Wednesday, August 16, 2017

I'm Too Miffty

I saw seventeen films at MIFF and I liked a lot of them but I'm lazy and so I only managed to write up four of them. On the Beach at Night Alone, A Man of Integrity, The Death and Life of Marsha P Johnson and High Tide come highly recommended. The Idea of a Lake, A Skin So Soft, The Wound, Lover for a Day and Sami Blood are all worth a look.

Axolotl Overkill: Its detractors are right insofar as we probably didn't need another trawl through the Berlin drug/club scene but seeing as we got one anyway I'm happy to have Axolotl Overkill. It cuts from scene to scene with little regard for connecting tissue yet somehow this produces a hazy rhythm rather than an abrupt one. Also setting it apart from its peers is an eye for the absurd (where did that penguin come from?) and a willingness to pause all forward momentum for flights of fancy like an out of nowhere contemporary dance performance set to Me and the Devil.

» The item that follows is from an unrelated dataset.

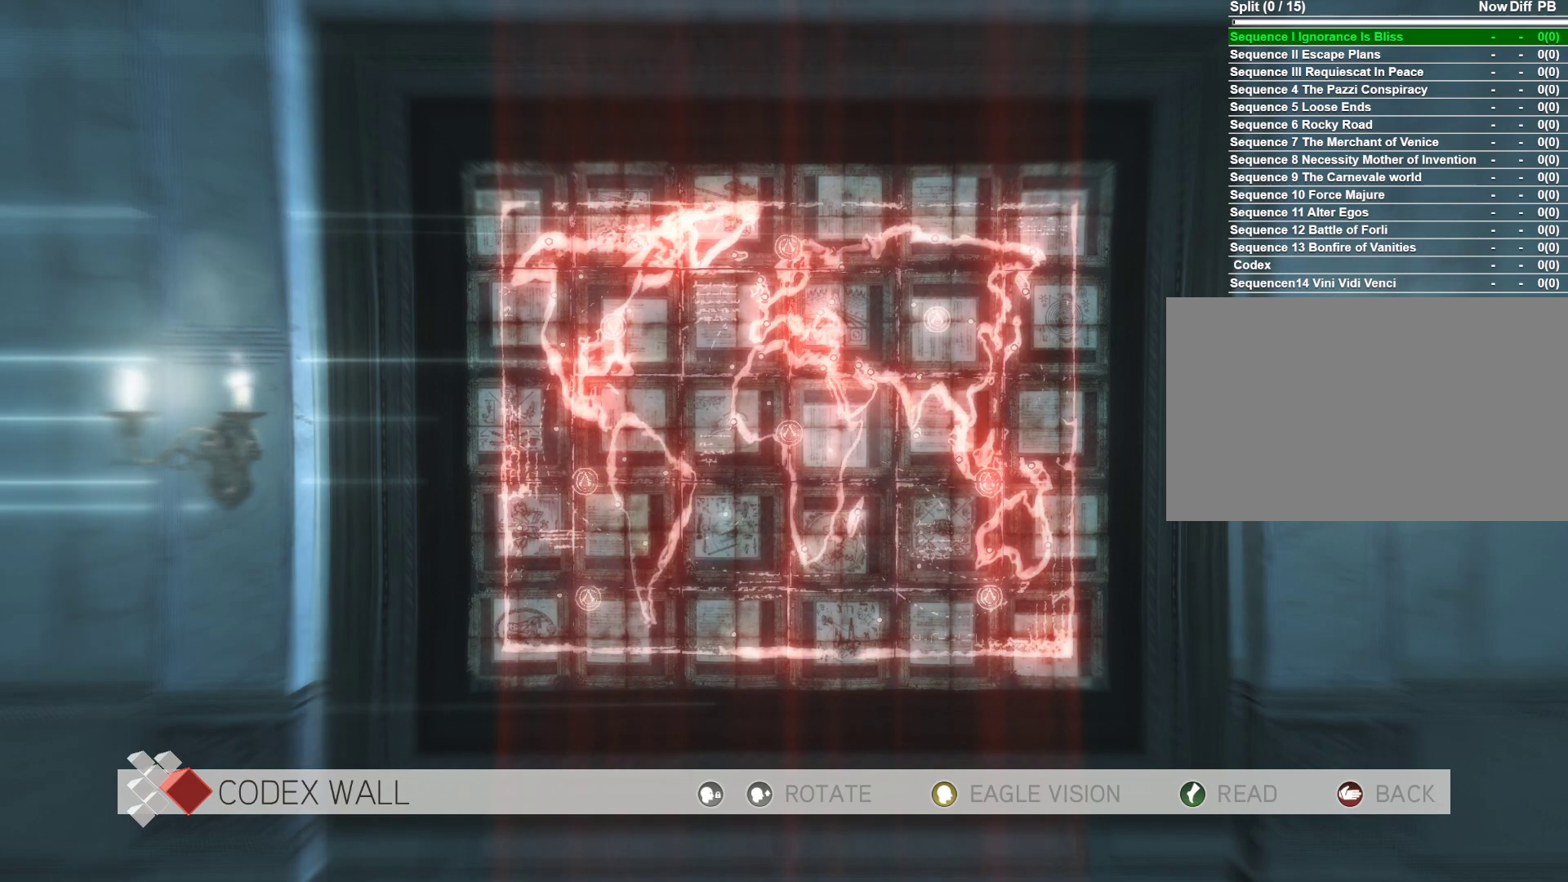
{"keys": [], "mouse": [], "mouse_move": "still", "events": [[83, "w", "up"]]}
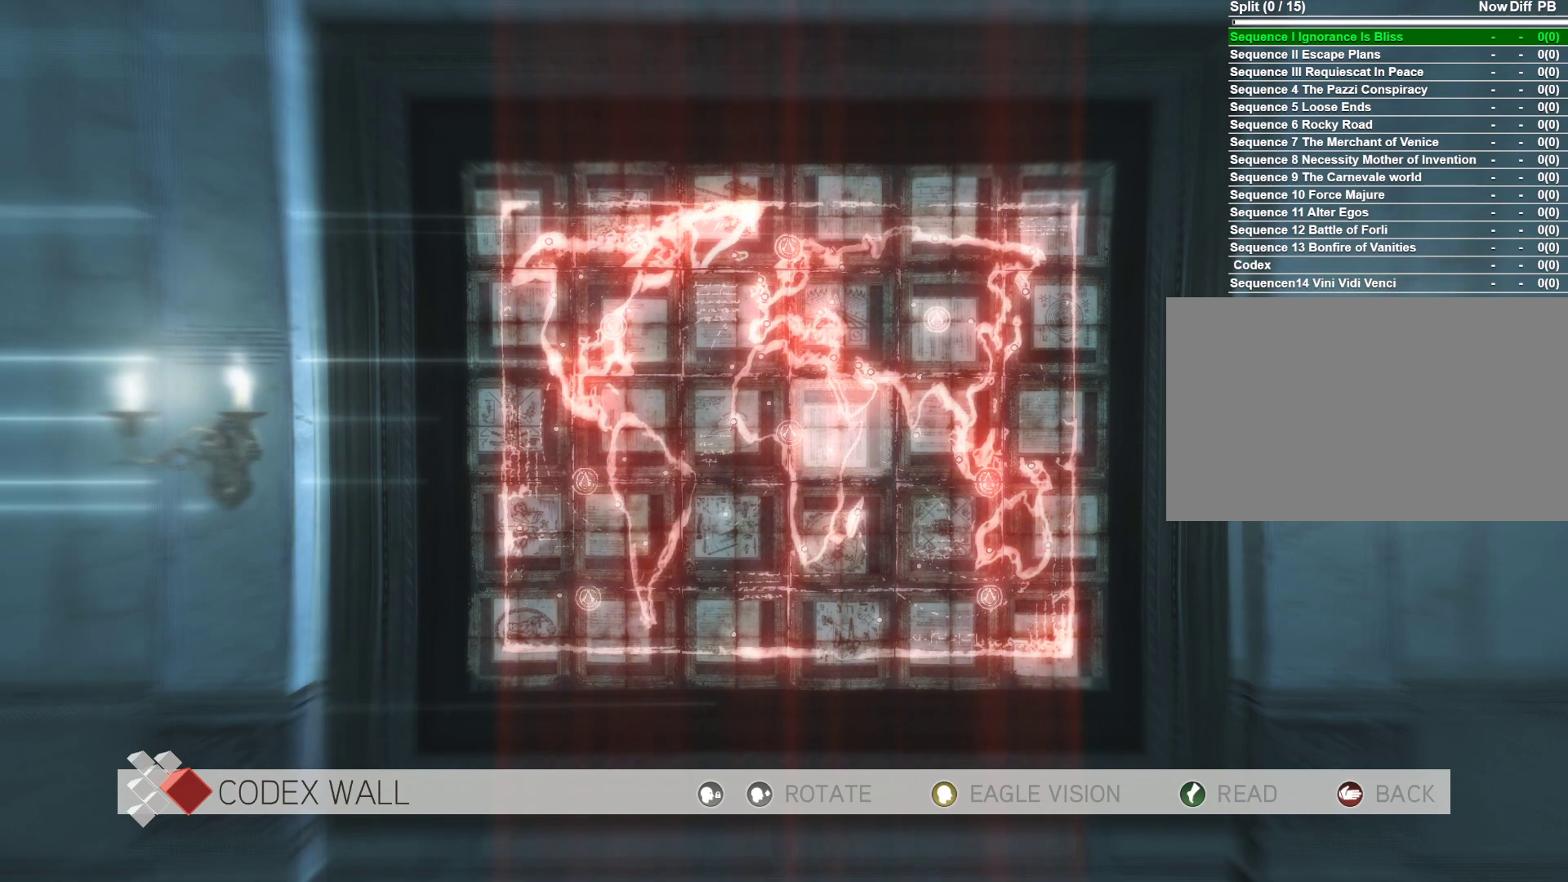
{"keys": [], "mouse": [], "mouse_move": "still", "events": []}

Bright Sunshine In/Let the Sunshine In: Claire Denis is the greatest living director so calling this a major disappointment for me is something of an understatement. All the pieces are in place save for a script which approaches romance as an intellectual pursuit apart from the rest of life and a collection of characters (very deliberately) designed as caricatures of masculinity complete with unbearable tics. It is very much what it intends to be so if that description appeals to your sensibilities by all means have at it. I'll be over here exchanging sad high fives with the disappointed. (That is an actual thing that happened. Film festivals are strange.)

Floating Life: The sad truth of films is that for every widely hailed masterpiece that enters the canon and is forever available on a million different formats there are at least three other worthy films condemned to obscurity. The nice thing about film festivals is that such gems are occasionally dug up. Floating Life is definitely a gem. It starts out as a broad fish-out-of-water comedy set in the overexposed Australian sun but before it's done it cycles through a dozen different tones (lowkey realist drama, heartrending tragedy, sexy romance...) at least three different continents and all manner of compositions (flat with loads of negative space, deep focus, striking bird's eyes...) and yet all of it feels of a piece and contributes to its kaleidoscopic take on the immigrant experience.

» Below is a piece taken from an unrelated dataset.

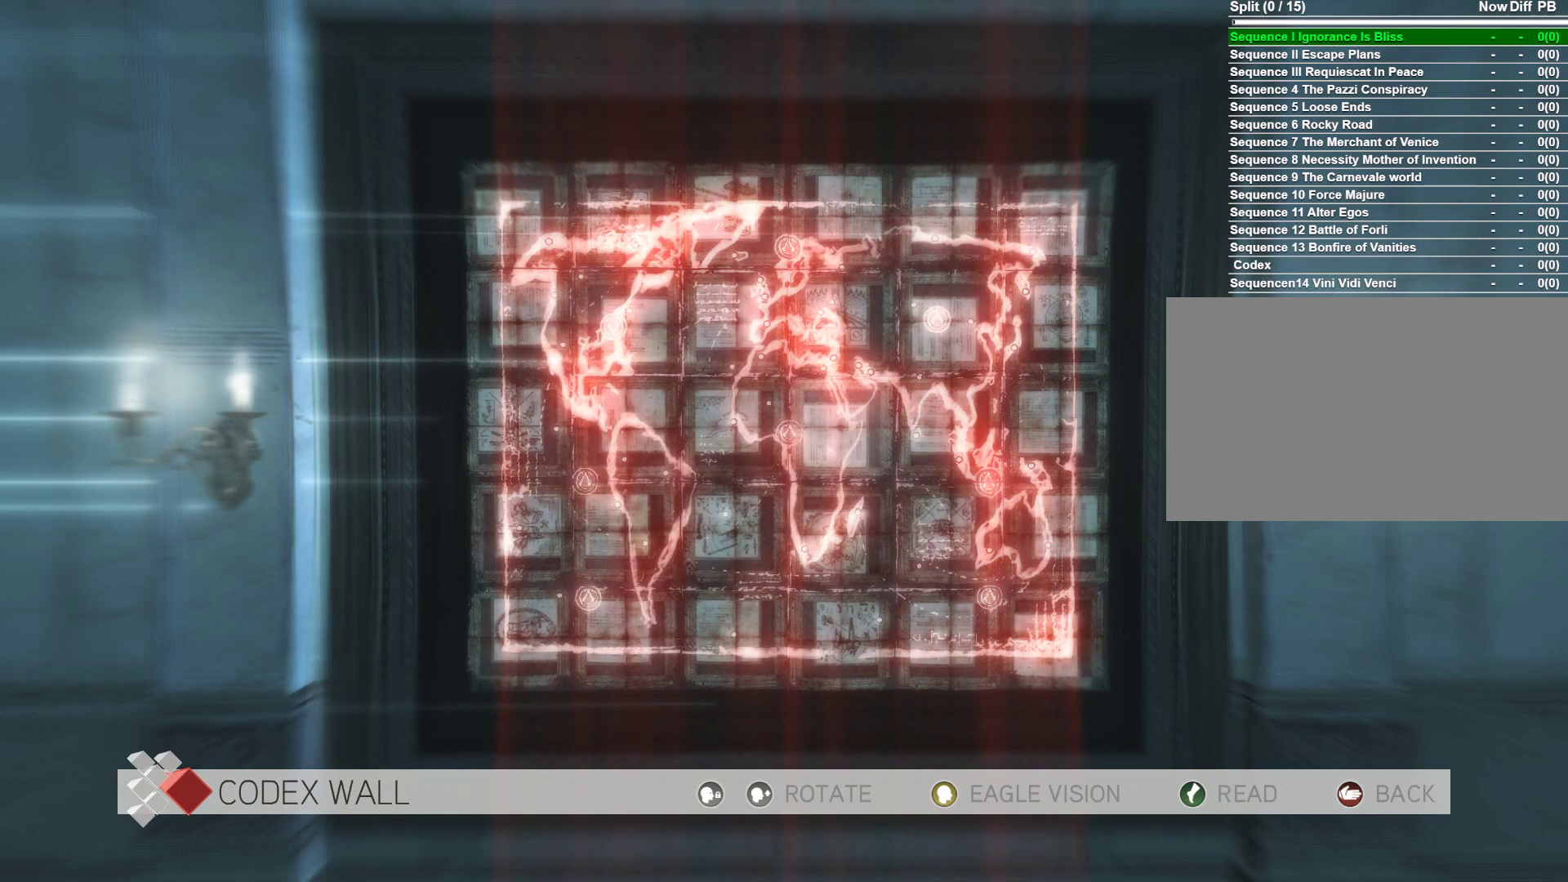
{"keys": [], "mouse": [], "mouse_move": "still", "events": [[350, "d", "down"], [483, "d", "up"]]}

Nocturama: Ostensibly this film is about terrorism and consumerism but it methodically, deliberately strips away almost all of the familiar context and rhetoric used to explain such things. Even physical space is violated in its finale as the action is viewed through banks of security screens which make it difficult - if not impossible - to know where people are in relation to one another. The cumulative effect of these choices is disconcerting, almost terrifying. There are no explanations to be found for its protagonists' deeds, no potential cures suggested for the sickness at its heart; just a headlong fall into a (richly aestheticized) void.